The events in Tunisia have set off a chain reaction across the region. Major demonstrations have been held in Egypt, Yemen, and Jordan; there have been smaller demonstrations in Algeria and Sudan, apart from a minor crisis in Iraq. People following the politics of the Arab world have hailed it as a welcome change as it provides an opportunity to break out of decades of stagnation. The Iranian government is officially and publicly supporting the demonstrations in the Arab world in general and in Egypt in particular. Commonly perceived as Egypt’s regional rival, Iran has taken a pro-people stand and hopes to reap a good harvest of good will in the Arab world.
Iranian Supreme Leader, Ayatollah Ali Khameini quickly seized the opportunity to claim that the Egyptian uprising and mass protests in Tunisia were modeled after the Iranian Revolution of 1979. He urged Egyptians not to “back down until the implementation of a popular regime based on religion,” and added that “Inshallah (God willing) part of the Egyptian army will join the people.” In a self-congratulatory mode, Khamenei also assumed that the Iranian revolution of 1979, which deposed the US-backed Shah, had created an example for the people of the Muslim world, particularly those living under similar “dictatorships”.
The Opposition in Iran has also welcomed the wave of protests in the Arab world, but for different reasons. It is pertinent to mention here that huge street protests had taken place in Iran after the disputed re-election of President Mahmoud Ahmadinejad in June 2009. Mir Hossein Mousavi, leader of the Opposition, has even stated that the Egyptian protests are modeled on the Green Movement demonstrations of Iran in 2009.
In reaction, Egypt’s foreign minister Ahmed Aboul Gheit warned Iran to mind its own business and reminded Khamenei about the widespread protests in Iran in June 2009. He added that Khamenei should be more attentive to calls for freedom in Iran rather than “distracting the Iranian people's attention by hiding behind what is happening in Egypt.”
Egypt’s main opposition party, the Muslim Brotherhood (MB), also rejected Khamenei’s statements that the ongoing Egyptian movement was similar to the Iranian revolution of 1979. The MB’s official website stated that “the Egyptian Revolution is People’s Revolution not an Islamic Revolution”, which included “Muslims, Christians, from all sects and political groups.”
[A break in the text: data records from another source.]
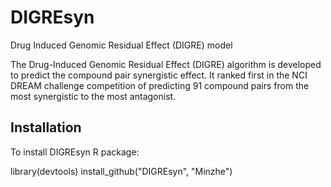 # DIGREsyn
Drug Induced Genomic Residual Effect (DIGRE) model

The Drug-Induced Genomic Residual Effect (DIGRE) algorithm is developed to predict the compound pair synergistic effect. It ranked first in the NCI DREAM challenge competition of predicting 91 compound pairs from the most synergistic to the most antagonist.

## Installation
To install DIGREsyn R package:

library(devtools)
install_github("DIGREsyn", "Minzhe")

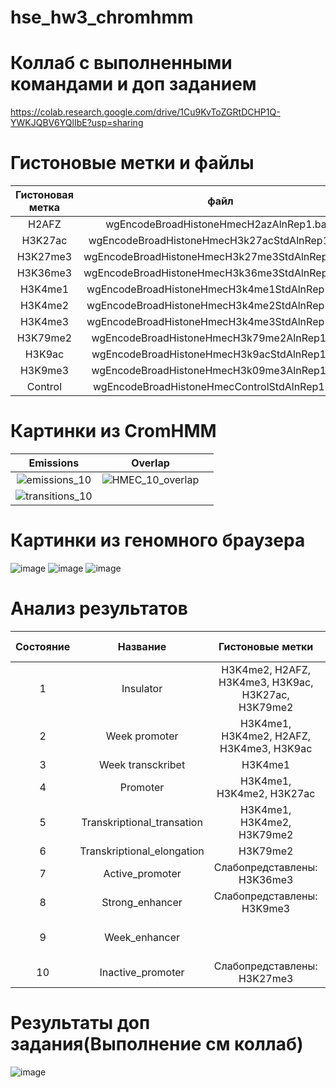 # hse_hw3_chromhmm

# Коллаб с выполненными командами и доп заданием
https://colab.research.google.com/drive/1Cu9KvToZGRtDCHP1Q-YWKJQBV6YQlIbE?usp=sharing

# Гистоновые метки и файлы

| Гистоновая метка | файл | Ссылка |
| :---: | :---: | :---: |
| H2AFZ | wgEncodeBroadHistoneHmecH2azAlnRep1.bam | http://hgdownload.cse.ucsc.edu/goldenPath/hg19/encodeDCC/wgEncodeBroadHistone/wgEncodeBroadHistoneHmecH2azAlnRep1.bam |
| H3K27ac | wgEncodeBroadHistoneHmecH3k27acStdAlnRep1.bam | http://hgdownload.cse.ucsc.edu/goldenPath/hg19/encodeDCC/wgEncodeBroadHistone/wgEncodeBroadHistoneHmecH3k27acStdAlnRep1.bam |
| H3K27me3 | wgEncodeBroadHistoneHmecH3k27me3StdAlnRep1.bam | http://hgdownload.cse.ucsc.edu/goldenPath/hg19/encodeDCC/wgEncodeBroadHistone/wgEncodeBroadHistoneHmecH3k27me3StdAlnRep1.bam |
| H3K36me3 | wgEncodeBroadHistoneHmecH3k36me3StdAlnRep1.bam | http://hgdownload.cse.ucsc.edu/goldenPath/hg19/encodeDCC/wgEncodeBroadHistone/wgEncodeBroadHistoneHmecH3k36me3StdAlnRep1.bam |
| H3K4me1 | wgEncodeBroadHistoneHmecH3k4me1StdAlnRep1.bam | http://hgdownload.cse.ucsc.edu/goldenPath/hg19/encodeDCC/wgEncodeBroadHistone/wgEncodeBroadHistoneHmecH3k4me1StdAlnRep1.bam |
| H3K4me2 | wgEncodeBroadHistoneHmecH3k4me2StdAlnRep1.bam | http://hgdownload.cse.ucsc.edu/goldenPath/hg19/encodeDCC/wgEncodeBroadHistone/wgEncodeBroadHistoneHmecH3k4me2StdAlnRep1.bam |
| H3K4me3 | wgEncodeBroadHistoneHmecH3k4me3StdAlnRep1.bam | http://hgdownload.cse.ucsc.edu/goldenPath/hg19/encodeDCC/wgEncodeBroadHistone/wgEncodeBroadHistoneHmecH3k4me3StdAlnRep1.bam |
| H3K79me2 | wgEncodeBroadHistoneHmecH3k79me2AlnRep1.bam | http://hgdownload.cse.ucsc.edu/goldenPath/hg19/encodeDCC/wgEncodeBroadHistone/wgEncodeBroadHistoneHmecH3k79me2AlnRep1.bam |
| H3K9ac | wgEncodeBroadHistoneHmecH3k9acStdAlnRep1.bam | http://hgdownload.cse.ucsc.edu/goldenPath/hg19/encodeDCC/wgEncodeBroadHistone/wgEncodeBroadHistoneHmecH3k9acStdAlnRep1.bam |
| H3K9me3 | wgEncodeBroadHistoneHmecH3k09me3AlnRep1.bam | http://hgdownload.cse.ucsc.edu/goldenPath/hg19/encodeDCC/wgEncodeBroadHistone/wgEncodeBroadHistoneHmecH3k09me3AlnRep1.bam |
| Control | wgEncodeBroadHistoneHmecControlStdAlnRep1.bam | http://hgdownload.cse.ucsc.edu/goldenPath/hg19/encodeDCC/wgEncodeBroadHistone/wgEncodeBroadHistoneHmecControlStdAlnRep1.bam |

# Картинки из CromHMM
| Emissions | Overlap | |
| :---: | :---: | :---: |
| ![emissions_10](https://user-images.githubusercontent.com/65420132/160288345-52c7507a-cafa-473e-87f6-1f28c758f61e.png) | ![HMEC_10_overlap](https://user-images.githubusercontent.com/65420132/160288414-e111bada-a349-4ad8-857d-1b29bd621b2f.png)
 | ![transitions_10](https://user-images.githubusercontent.com/65420132/160290869-08cf1daa-008c-491b-99b0-24a293aa0edc.png) | 


# Картинки из геномного браузера
![image](https://user-images.githubusercontent.com/65420132/160291117-7fcd2d83-258c-4fa6-b4ce-bb7bd80cbd02.png)
![image](https://user-images.githubusercontent.com/65420132/160291125-1b93e5e4-96a0-4ac7-a44b-e1fc0b01bb61.png)
![image](https://user-images.githubusercontent.com/65420132/160291132-1bc8607f-ed79-46fe-9f40-cb0653b77877.png)
  
# Анализ результатов
| Состояние | Название | Гистоновые метки | Расположение в геноме |
| :---: | :---: | :---: | :---: |
| 1 | Insulator | H3K4me2, H2AFZ, H3K4me3, H3K9ac, H3K27ac, H3K79me2 | CpGIslands, Exon, Tss, Tss2kb |
| 2 | Week promoter | H3K4me1, H3K4me2, H2AFZ, H3K4me3, H3K9ac |CpGIslands, Exon, Tss, Tss2kb |
| 3 | Week transckribet | H3K4me1 | TES |
| 4 | Promoter | H3K4me1, H3K4me2, H3K27ac | Laminb1lads |
| 5 | Transkriptional_transation | H3K4me1, H3K4me2, H3K79me2 | Gene, Tes |
| 6 | Transkriptional_elongation| H3K79me2 | Gene |
| 7 | Active_promoter | Cлабопредставлены: H3K36me3 | Gene, Tes |
| 8 | Strong_enhancer | Cлабопредставлены: H3K9me3 | Laminb1lads |
| 9 | Week_enhancer |  | Высокое содержание в геноме |
| 10 | Inactive_promoter | Cлабопредставлены: H3K27me3 | Laminb1lads |


# Результаты доп задания(Выполнение см коллаб)
![image](https://user-images.githubusercontent.com/65420132/160290827-5250be81-8e02-4481-9dcd-e8f122560c3b.png)

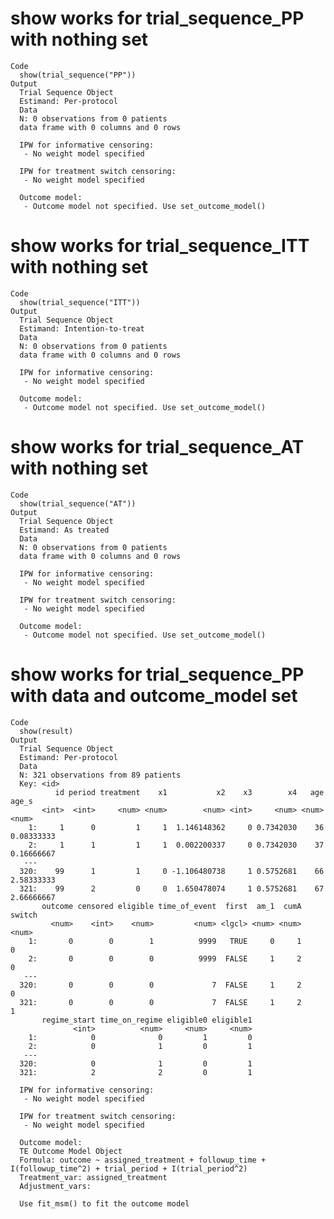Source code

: # show works for trial_sequence_PP with nothing set

    Code
      show(trial_sequence("PP"))
    Output
      Trial Sequence Object 
      Estimand: Per-protocol 
      Data 
      N: 0 observations from 0 patients 
      data frame with 0 columns and 0 rows
       
      IPW for informative censoring: 
       - No weight model specified 
       
      IPW for treatment switch censoring: 
       - No weight model specified 
       
      Outcome model: 
       - Outcome model not specified. Use set_outcome_model()

# show works for trial_sequence_ITT with nothing set

    Code
      show(trial_sequence("ITT"))
    Output
      Trial Sequence Object 
      Estimand: Intention-to-treat 
      Data 
      N: 0 observations from 0 patients 
      data frame with 0 columns and 0 rows
       
      IPW for informative censoring: 
       - No weight model specified 
       
      Outcome model: 
       - Outcome model not specified. Use set_outcome_model()

# show works for trial_sequence_AT with nothing set

    Code
      show(trial_sequence("AT"))
    Output
      Trial Sequence Object 
      Estimand: As treated 
      Data 
      N: 0 observations from 0 patients 
      data frame with 0 columns and 0 rows
       
      IPW for informative censoring: 
       - No weight model specified 
       
      IPW for treatment switch censoring: 
       - No weight model specified 
       
      Outcome model: 
       - Outcome model not specified. Use set_outcome_model()

# show works for trial_sequence_PP with data and outcome_model set

    Code
      show(result)
    Output
      Trial Sequence Object 
      Estimand: Per-protocol 
      Data 
      N: 321 observations from 89 patients 
      Key: <id>
              id period treatment    x1           x2    x3        x4   age      age_s
           <int>  <int>     <num> <num>        <num> <int>     <num> <num>      <num>
        1:     1      0         1     1  1.146148362     0 0.7342030    36 0.08333333
        2:     1      1         1     1  0.002200337     0 0.7342030    37 0.16666667
       ---                                                                           
      320:    99      1         1     0 -1.106480738     1 0.5752681    66 2.58333333
      321:    99      2         0     0  1.650478074     1 0.5752681    67 2.66666667
           outcome censored eligible time_of_event  first  am_1  cumA switch
             <num>    <int>    <num>         <num> <lgcl> <num> <num>  <num>
        1:       0        0        1          9999   TRUE     0     1      0
        2:       0        0        0          9999  FALSE     1     2      0
       ---                                                                  
      320:       0        0        0             7  FALSE     1     2      0
      321:       0        0        0             7  FALSE     1     2      1
           regime_start time_on_regime eligible0 eligible1
                  <int>          <num>     <num>     <num>
        1:            0              0         1         0
        2:            0              1         0         1
       ---                                                
      320:            0              1         0         1
      321:            2              2         0         1
       
      IPW for informative censoring: 
       - No weight model specified 
       
      IPW for treatment switch censoring: 
       - No weight model specified 
       
      Outcome model: 
      TE Outcome Model Object 
      Formula: outcome ~ assigned_treatment + followup_time + I(followup_time^2) + trial_period + I(trial_period^2) 
      Treatment_var: assigned_treatment 
      Adjustment_vars:  
       
      Use fit_msm() to fit the outcome model 

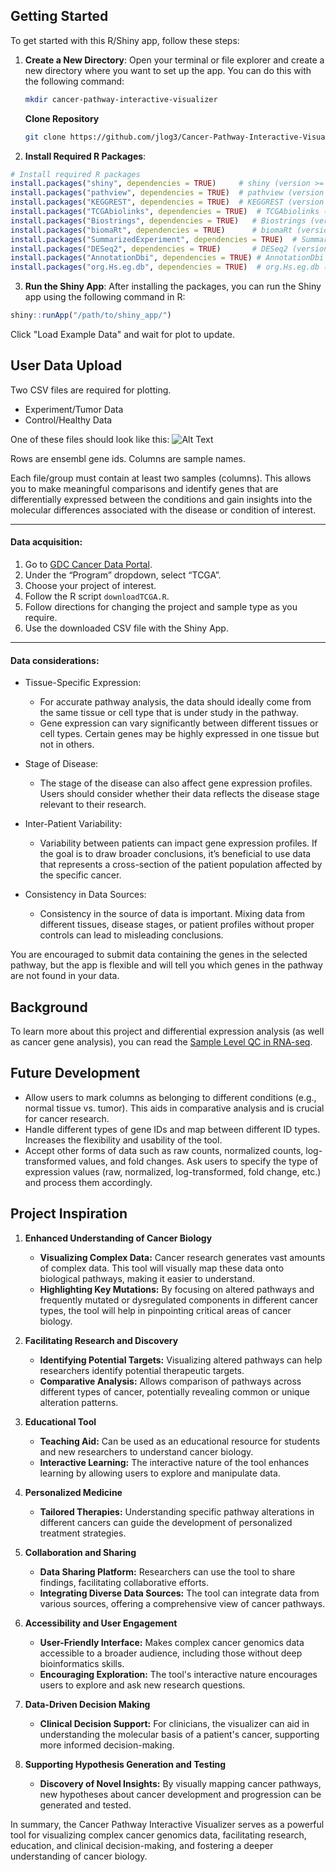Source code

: ## Getting Started

To get started with this R/Shiny app, follow these steps:

1. **Create a New Directory**: Open your terminal or file explorer and create a new directory where you want to set up the app. You can do this with the following command:

   ```bash
   mkdir cancer-pathway-interactive-visualizer
   ```
   **Clone Repository**
   ```bash
   git clone https://github.com/jlog3/Cancer-Pathway-Interactive-Visualizer.git cancer-pathway-interactive-visualizer
   ```
2. **Install Required R Packages**:
```R
# Install required R packages
install.packages("shiny", dependencies = TRUE)     # shiny (version >= 1.8.0)
install.packages("pathview", dependencies = TRUE)  # pathview (version >= 1.42.0)
install.packages("KEGGREST", dependencies = TRUE)  # KEGGREST (version >= 1.42.0)
install.packages("TCGAbiolinks", dependencies = TRUE)  # TCGAbiolinks (version >= 2.30.0)
install.packages("Biostrings", dependencies = TRUE)   # Biostrings (version >= 2.70.1)
install.packages("biomaRt", dependencies = TRUE)      # biomaRt (version >= 2.58.0)
install.packages("SummarizedExperiment", dependencies = TRUE)  # SummarizedExperiment (version >= 1.32.0)
install.packages("DESeq2", dependencies = TRUE)       # DESeq2 (version >= 1.42.0)
install.packages("AnnotationDbi", dependencies = TRUE) # AnnotationDbi (version >= 1.64.1)
install.packages("org.Hs.eg.db", dependencies = TRUE)  # org.Hs.eg.db (version >= 3.18.0)
```

3. **Run the Shiny App**:
After installing the packages, you can run the Shiny app using the following command in R:
```R
shiny::runApp("/path/to/shiny_app/")
```
Click "Load Example Data" and wait for plot to update. 


## User Data Upload
Two CSV files are required for plotting. 

- Experiment/Tumor Data
- Control/Healthy Data

One of these files should look like this:
![Alt Text](Image_URL)

Rows are ensembl gene ids. 
Columns are sample names.

Each file/group must contain at least two samples (columns). 
This allows you to make meaningful comparisons and identify genes that are differentially expressed between the conditions and gain insights into the molecular differences associated with the disease or condition of interest.

---

#### Data acquisition:

1. Go to [GDC Cancer Data Portal](https://portal.gdc.cancer.gov/projects).
2. Under the “Program” dropdown, select “TCGA”.
3. Choose your project of interest.
4. Follow the R script `downloadTCGA.R`.
5. Follow directions for changing the project and sample type as you require.
6. Use the downloaded CSV file with the Shiny App.

---

#### Data considerations:

- Tissue-Specific Expression:
  - For accurate pathway analysis, the data should ideally come from the same tissue or cell type that is under study in the pathway.
  - Gene expression can vary significantly between different tissues or cell types. Certain genes may be highly expressed in one tissue but not in others.

- Stage of Disease:
  - The stage of the disease can also affect gene expression profiles. Users should consider whether their data reflects the disease stage relevant to their research.

- Inter-Patient Variability:
  - Variability between patients can impact gene expression profiles. If the goal is to draw broader conclusions, it’s beneficial to use data that represents a cross-section of the patient population affected by the specific cancer.

- Consistency in Data Sources:
  - Consistency in the source of data is important. Mixing data from different tissues, disease stages, or patient profiles without proper controls can lead to misleading conclusions.


You are encouraged to submit data containing the genes in the selected pathway, but the app is flexible and will tell you which genes in the pathway are not found in your data.


## Background

To learn more about this project and differential expression analysis (as well as cancer gene analysis), you can read the [Sample Level QC in RNA-seq](https://hbctraining.github.io/Training-modules/planning_successful_rnaseq/lessons/sample_level_QC.html).


## Future Development

- Allow users to mark columns as belonging to different conditions (e.g., normal tissue vs. tumor). This aids in comparative analysis and is crucial for cancer research.
- Handle different types of gene IDs and map between different ID types. Increases the flexibility and usability of the tool.   
- Accept other forms of data such as raw counts, normalized counts, log-transformed values, and fold changes. Ask users to specify the type of expression values (raw, normalized, log-transformed, fold change, etc.) and process them accordingly.


## Project Inspiration

1. **Enhanced Understanding of Cancer Biology**
   - **Visualizing Complex Data:** Cancer research generates vast amounts of complex data. This tool will visually map these data onto biological pathways, making it easier to understand.
   - **Highlighting Key Mutations:** By focusing on altered pathways and frequently mutated or dysregulated components in different cancer types, the tool will help in pinpointing critical areas of cancer biology.

2. **Facilitating Research and Discovery**
   - **Identifying Potential Targets:** Visualizing altered pathways can help researchers identify potential therapeutic targets.
   - **Comparative Analysis:** Allows comparison of pathways across different types of cancer, potentially revealing common or unique alteration patterns.

3. **Educational Tool**
   - **Teaching Aid:** Can be used as an educational resource for students and new researchers to understand cancer biology.
   - **Interactive Learning:** The interactive nature of the tool enhances learning by allowing users to explore and manipulate data.

4. **Personalized Medicine**
   - **Tailored Therapies:** Understanding specific pathway alterations in different cancers can guide the development of personalized treatment strategies.

5. **Collaboration and Sharing**
   - **Data Sharing Platform:** Researchers can use the tool to share findings, facilitating collaborative efforts.
   - **Integrating Diverse Data Sources:** The tool can integrate data from various sources, offering a comprehensive view of cancer pathways.

6. **Accessibility and User Engagement**
   - **User-Friendly Interface:** Makes complex cancer genomics data accessible to a broader audience, including those without deep bioinformatics skills.
   - **Encouraging Exploration:** The tool's interactive nature encourages users to explore and ask new research questions.

7. **Data-Driven Decision Making**
   - **Clinical Decision Support:** For clinicians, the visualizer can aid in understanding the molecular basis of a patient's cancer, supporting more informed decision-making.

8. **Supporting Hypothesis Generation and Testing**
   - **Discovery of Novel Insights:** By visually mapping cancer pathways, new hypotheses about cancer development and progression can be generated and tested.

In summary, the Cancer Pathway Interactive Visualizer serves as a powerful tool for visualizing complex cancer genomics data, facilitating research, education, and clinical decision-making, and fostering a deeper understanding of cancer biology.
The fact remains that Iran has nothing to do with Islamic revolution or popular democracy; reference to the Iranian revolution merely signals Iran’s quest for leadership of the Islamic world. There are other reasons too. First, Iran hopes that any regime change in the Arab world in general and Egypt in particular may produce leaderships that are less hostile to Iran than the current ones, as both countries have not enjoyed a cordial relationship since 1979.
Second, this will provide new opportunities for the Islamic Republic to expand its area of influence in the region. Currently, Iran feels terribly insecure and uncomfortable due to western backing of the existing regimes in the Arab countries particularly in Egypt, and gets little chance to leverage its position in the Arab world.
Third, Iran has had better relations with democratic states in the region and expects popular governments (which may replace the existing regimes) to be friendly towards Iran. For example, presently, Iran has cordial relations with Turkey, Iraq and Afghanistan. Turkey is even playing a mediatory role between Iran and the West regarding Iran’s nuclear programme. After decades of tensions Iran has friendly relations with Iraq. Iran is even maintaining cordial relations with Afghanistan despite western support. Fourth, Iran has not been comfortable with the Mubarak regime because of its close relations with the West and Israel. This may be the reason why Iran is supporting the popular movement, which it expects to be opposed to the (United States) US, Israel and the West.
There is a strong possibility that with the fall of Mubarak regime, Iran would engage the new government in Egypt and push for bilateral diplomatic relationship after a gap of three decades. There was even hope of normalisation of relations between the two countries earlier, when Iran’s parliament speaker Ali Larijani held talks with Egyptian president Hosni Mubarak in December 2009 in Cairo.
No doubt, Mubarak’s fall may bring Iran closer to Egypt than ever before. If Mohamed ElBaradei (former head of International Atomic Energy Agency) succeeds Mubarak as a popular leader in Egypt, Iran may engage Egypt more openly; ElBaradei was also critical about the US for its mixed message on the crisis and for not strongly supporting the mass protests against the dictatorial regime. Iran is also likely to engage MB, if it comes to power, even though there are sectarian differences between MB and the ruling dispensation in Tehran. Iran has nothing to lose here because so far it has not had any friendly relations with Egypt since 1979.